Q: A lot of women battling insomnia or anxiety rely on sleeping pills. They seem harmless enough, but are they really safe? And are the effects of sleep deprivation worse than the long-term use of sleeping pills?
Understanding the underlying physical, mental and social causes of sleep deprivation is important before asking your doctor to reach for a prescription pad. A short-term solution isn’t going to help if the underlying problem isn’t being addressed.
A lot of women in their 30s are concerned about sleep, but that’s only the beginning. Women in their 40s and 50s dealing with perimenopause often wrestle with sleep problems, and many people sleep less — and worse — as they age. So what constitutes “normal sleep” looks different at different stages of life.
If a woman comes into my office and says, “I work all day and then I have the kids and I’m dealing with email, and when I get into bed I can’t shut off my brain,” those are life circumstances that aren’t likely to change any time soon. So your coping skills have to. Meditation, mindfulness training, avoiding caffeine in the afternoon, finding time to exercise: These are things that will improve your quality and quantity of sleep in the long term.
When there’s a short-term issue with a patient — maybe she is working 14 hours a day to meet a deadline, or anxious from taking care of an ailing parent — I will often write a prescription. But sleeping pills need to be treated with respect. They shouldn’t be taken every night. They must be kept out of the reach of children.

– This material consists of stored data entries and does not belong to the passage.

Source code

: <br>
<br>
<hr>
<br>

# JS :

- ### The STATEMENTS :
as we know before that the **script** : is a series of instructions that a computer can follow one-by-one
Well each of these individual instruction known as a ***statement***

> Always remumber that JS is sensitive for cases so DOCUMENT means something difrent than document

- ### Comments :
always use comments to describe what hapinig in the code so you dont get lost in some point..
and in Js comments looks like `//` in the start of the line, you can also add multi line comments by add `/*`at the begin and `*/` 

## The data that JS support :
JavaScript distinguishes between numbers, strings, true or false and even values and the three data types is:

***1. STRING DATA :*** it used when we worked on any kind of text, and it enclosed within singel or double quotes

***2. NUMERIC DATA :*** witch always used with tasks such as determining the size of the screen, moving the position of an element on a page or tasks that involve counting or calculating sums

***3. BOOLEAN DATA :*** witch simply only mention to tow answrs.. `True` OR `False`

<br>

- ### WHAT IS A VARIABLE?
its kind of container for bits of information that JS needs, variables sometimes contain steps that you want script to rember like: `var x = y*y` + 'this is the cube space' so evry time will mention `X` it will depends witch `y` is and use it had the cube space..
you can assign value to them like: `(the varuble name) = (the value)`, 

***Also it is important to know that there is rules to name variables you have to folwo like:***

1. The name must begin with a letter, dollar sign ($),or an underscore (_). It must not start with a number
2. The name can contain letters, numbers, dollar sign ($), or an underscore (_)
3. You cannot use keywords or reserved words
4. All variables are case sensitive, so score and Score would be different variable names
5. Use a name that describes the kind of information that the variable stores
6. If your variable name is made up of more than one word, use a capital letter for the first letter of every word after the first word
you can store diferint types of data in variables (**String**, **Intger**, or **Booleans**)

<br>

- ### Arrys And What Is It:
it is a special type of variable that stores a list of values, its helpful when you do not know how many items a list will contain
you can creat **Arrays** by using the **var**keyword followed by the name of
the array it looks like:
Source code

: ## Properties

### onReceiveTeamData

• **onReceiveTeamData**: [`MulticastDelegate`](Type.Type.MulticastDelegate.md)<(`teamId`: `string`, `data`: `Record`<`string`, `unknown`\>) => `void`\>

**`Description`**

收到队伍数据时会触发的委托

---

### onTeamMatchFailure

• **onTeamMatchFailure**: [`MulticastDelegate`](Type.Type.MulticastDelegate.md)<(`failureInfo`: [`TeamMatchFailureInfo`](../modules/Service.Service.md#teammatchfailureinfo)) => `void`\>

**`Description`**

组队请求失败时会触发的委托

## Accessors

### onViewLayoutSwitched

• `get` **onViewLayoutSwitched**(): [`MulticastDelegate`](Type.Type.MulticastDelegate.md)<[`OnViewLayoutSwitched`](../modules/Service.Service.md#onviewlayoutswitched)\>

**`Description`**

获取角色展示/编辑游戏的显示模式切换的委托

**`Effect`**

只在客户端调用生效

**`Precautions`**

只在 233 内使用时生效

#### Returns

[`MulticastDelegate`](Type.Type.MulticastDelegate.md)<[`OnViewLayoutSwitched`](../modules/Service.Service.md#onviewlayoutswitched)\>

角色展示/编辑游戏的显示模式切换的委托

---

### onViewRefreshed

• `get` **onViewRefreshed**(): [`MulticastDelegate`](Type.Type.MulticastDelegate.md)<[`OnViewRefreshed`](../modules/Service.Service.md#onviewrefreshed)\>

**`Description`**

They can’t be mixed with a glass of wine. Remember what these pills are: a potentially addictive substance with side effects.

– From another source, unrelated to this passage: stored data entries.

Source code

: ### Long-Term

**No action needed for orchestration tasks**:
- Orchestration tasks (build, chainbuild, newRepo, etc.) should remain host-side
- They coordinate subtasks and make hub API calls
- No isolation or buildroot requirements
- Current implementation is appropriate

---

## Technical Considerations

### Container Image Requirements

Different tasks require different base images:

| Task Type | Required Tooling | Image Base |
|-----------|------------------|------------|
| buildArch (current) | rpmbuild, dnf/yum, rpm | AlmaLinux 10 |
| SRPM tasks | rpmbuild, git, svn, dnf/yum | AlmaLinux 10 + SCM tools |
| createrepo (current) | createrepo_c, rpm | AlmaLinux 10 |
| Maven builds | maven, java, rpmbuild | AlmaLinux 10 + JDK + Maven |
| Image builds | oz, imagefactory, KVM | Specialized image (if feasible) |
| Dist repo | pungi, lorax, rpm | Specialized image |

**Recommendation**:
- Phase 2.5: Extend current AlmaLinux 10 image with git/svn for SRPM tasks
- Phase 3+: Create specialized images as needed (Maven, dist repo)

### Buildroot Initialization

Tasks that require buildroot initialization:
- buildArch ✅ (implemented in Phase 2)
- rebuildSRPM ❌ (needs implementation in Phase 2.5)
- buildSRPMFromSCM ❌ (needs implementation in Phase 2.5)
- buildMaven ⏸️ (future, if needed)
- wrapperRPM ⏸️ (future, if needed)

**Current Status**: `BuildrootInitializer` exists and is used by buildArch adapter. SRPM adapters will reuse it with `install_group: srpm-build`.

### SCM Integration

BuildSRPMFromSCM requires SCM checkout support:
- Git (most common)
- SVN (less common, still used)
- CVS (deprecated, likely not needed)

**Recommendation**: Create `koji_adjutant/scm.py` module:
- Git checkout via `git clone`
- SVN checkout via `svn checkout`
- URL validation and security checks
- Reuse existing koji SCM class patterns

If you pop a pill every night, it will soon be difficult to sleep without it, and you’ll need a bigger dose to get the same effect. At higher doses, side effects like daytime sedation can kick in. Withdrawal can lead to anxiety, irritability, shaking, agitation or worsened sleep difficulties. Consuming alcohol while on sleeping pills can lead to confusion and severe drowsiness. And for older women, pills like these can be dangerous because they can throw you off balance, contributing to falls.
Bottom line: If your lack of sleep is so bad that you can’t function, the benefits of a sleeping pill for the short term outweigh the risks. But a rolling prescription cannot be a long-term strategy.
Dr. Danielle Martin is a family physician and vice-president, medical affairs and health system solutions, at Women’s College Hospital in Toronto.